In this case, there are actually four potential outcomes, corresponding to the case where:
- Individual receives treatment; partner receives treatment
- Individual receives treatment; partner does not receive treatment
- Individual does not receive treatment; partner receives treatment
- Individual does not receive treatment; partner does not receive treatment
If the response of an individual is affected by whether their partner receives treatment, then there are four potential outcomes, not two. Estimating all four potential outcomes requires that we consider the test subjects one couple at a time. We would need to make sure that for some couples, both individuals receive treatment (providing insight for the first potential outcome). We would need to make sure that for some couples, neither individual receives treatment (providing insight for the last potential outcome). And we would need to make sure that for some couples, one person receives treatment and the other does not. This is a little more complicated than the simpler case of no interaction between couples, but it’s not too bad conceptually.
But what does the causal effect even mean in this case? When there are just two potential outcomes (individual receives treatment or doesn’t receive treatment), the causal effect is just the difference in these outcomes. When there are four outcomes, it is not obvious how to combine them to calculate a causal effect, even if we knew what the potential outcomes were. One possibility is to average the two potential outcomes where the individual receives treatment, average the two potential outcomes where the individual does not receive treatment, and subtract the averages.
Another possibility is to ignore the potential outcomes where one individual receives treatment and their partner does not, taking the difference between the potential outcomes where both receive treatment and neither receive treatment. In this case, there is no point in having couples where one person receives treatment and the other doesn’t; it doesn’t tell us anything about the causal effect we are investigating. Instead, we can assign treatment to couples instead of individuals: some couples are randomly selected for treatment and some are not. The couple becomes the experimental unit rather than the individual.

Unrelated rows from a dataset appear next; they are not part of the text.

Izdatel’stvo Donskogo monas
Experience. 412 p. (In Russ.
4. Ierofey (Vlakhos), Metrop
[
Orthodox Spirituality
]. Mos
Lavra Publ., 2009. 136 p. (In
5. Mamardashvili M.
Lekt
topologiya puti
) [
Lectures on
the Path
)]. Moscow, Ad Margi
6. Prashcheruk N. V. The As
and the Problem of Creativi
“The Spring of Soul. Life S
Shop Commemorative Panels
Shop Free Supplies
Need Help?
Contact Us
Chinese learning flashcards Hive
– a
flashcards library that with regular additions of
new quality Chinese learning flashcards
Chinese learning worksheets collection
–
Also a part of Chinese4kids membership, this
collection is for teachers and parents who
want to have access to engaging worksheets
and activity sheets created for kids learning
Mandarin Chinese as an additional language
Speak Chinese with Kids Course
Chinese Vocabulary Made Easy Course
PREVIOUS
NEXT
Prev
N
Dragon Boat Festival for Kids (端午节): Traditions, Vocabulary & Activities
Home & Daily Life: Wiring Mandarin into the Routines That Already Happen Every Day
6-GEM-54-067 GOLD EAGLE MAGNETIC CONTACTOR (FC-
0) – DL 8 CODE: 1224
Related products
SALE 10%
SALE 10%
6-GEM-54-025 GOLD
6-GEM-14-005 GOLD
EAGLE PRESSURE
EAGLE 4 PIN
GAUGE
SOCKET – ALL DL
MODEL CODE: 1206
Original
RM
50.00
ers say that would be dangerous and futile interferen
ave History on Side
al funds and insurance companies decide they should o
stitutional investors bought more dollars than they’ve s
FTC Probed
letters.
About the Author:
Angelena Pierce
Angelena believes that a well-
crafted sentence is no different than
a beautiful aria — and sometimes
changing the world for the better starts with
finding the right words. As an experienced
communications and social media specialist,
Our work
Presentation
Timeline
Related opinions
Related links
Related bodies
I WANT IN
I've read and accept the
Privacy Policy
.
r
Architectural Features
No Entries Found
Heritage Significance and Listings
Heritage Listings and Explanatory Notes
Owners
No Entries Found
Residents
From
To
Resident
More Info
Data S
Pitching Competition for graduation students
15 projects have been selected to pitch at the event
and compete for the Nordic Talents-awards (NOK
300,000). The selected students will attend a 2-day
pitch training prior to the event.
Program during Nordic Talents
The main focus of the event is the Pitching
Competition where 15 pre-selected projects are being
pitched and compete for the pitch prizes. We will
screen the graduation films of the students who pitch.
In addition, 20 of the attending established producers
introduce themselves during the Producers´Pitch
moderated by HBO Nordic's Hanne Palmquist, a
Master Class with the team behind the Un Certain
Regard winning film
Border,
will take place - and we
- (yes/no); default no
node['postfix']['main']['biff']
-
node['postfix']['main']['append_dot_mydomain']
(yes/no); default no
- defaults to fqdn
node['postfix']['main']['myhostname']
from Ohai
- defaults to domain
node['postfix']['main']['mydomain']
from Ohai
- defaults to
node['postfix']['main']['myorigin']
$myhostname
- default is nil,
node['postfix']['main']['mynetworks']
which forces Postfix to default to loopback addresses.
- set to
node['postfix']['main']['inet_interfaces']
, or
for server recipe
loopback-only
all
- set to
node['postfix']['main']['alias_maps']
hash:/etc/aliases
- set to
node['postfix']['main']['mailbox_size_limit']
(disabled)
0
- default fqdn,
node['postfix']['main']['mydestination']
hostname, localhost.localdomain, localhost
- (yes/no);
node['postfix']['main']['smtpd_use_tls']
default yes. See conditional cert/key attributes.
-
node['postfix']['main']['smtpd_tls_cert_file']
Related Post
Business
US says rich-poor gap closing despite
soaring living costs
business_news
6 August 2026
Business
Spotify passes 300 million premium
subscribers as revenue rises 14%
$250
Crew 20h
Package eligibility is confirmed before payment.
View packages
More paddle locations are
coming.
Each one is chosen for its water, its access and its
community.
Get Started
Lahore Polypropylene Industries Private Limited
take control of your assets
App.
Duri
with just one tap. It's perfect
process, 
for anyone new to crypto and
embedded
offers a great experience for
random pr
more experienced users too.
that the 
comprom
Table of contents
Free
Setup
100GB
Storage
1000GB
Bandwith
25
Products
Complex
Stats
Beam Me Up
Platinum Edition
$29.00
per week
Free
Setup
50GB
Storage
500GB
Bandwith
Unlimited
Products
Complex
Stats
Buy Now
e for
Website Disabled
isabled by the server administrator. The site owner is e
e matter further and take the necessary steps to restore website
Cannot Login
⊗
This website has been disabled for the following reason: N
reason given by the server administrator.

Even if we think SUTVA is satisfied at the individual level, we can actually check for particular violations. We assign treatment to couples, giving a good mix of couples who both receive treatment, neither receive treatment, and receive mixed treatment. If SUTVA is violated, then we should see a dependency between an individual’s response and whether their partner received treatment.
Although interference between units makes the experiment design a little more complex, assuming we know who is partners with whom, we can take this into account with no real conceptual challenges. We can even handle instances where the responses of an individual depend on the treatment assignment of more than one other individual, again assuming we know the connections between individuals.
The real challenge is when we don’t know who is connected to whom. If we didn’t think to record this information, or if we didn’t know in the first place, we would have no way of accounting for interactions between individuals. I’ve never come across a work-around for this! Instead, researchers do their best to ensure that experimental units (individuals, couples, families, classrooms, etc.) are defined so that SUTVA is plausibly satisfied.
Humans being social creatures, SUTVA is an important assumption that should be defended based on domain knowledge, and checked whenever possible. You now know what it is, how to validate it, and what to do when it is violated!